### [What is required]
Turn the lines of text in the entries into a numbered list, skipping any blank lines. Leave the pictures out.

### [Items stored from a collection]
--*--

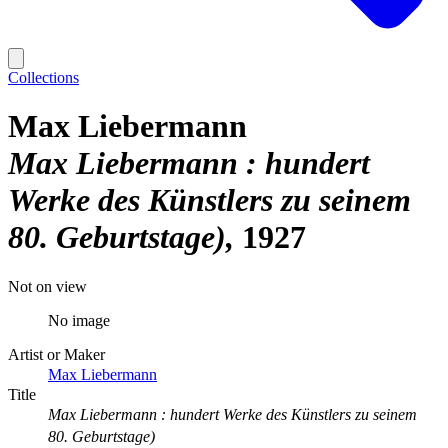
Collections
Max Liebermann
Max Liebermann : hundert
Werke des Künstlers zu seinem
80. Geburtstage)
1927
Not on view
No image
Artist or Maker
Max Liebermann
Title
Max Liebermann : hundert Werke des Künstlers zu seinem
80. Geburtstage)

--*--

### [Answer section]
1. Collections
2. Max Liebermann
3. Max Liebermann : hundert
4. Werke des Künstlers zu seinem
5. 80. Geburtstage)
6. 1927
7. Not on view
8. No image
9. Artist or Maker
10. Max Liebermann
11. Title
12. Max Liebermann : hundert Werke des Künstlers zu seinem
13. 80. Geburtstage)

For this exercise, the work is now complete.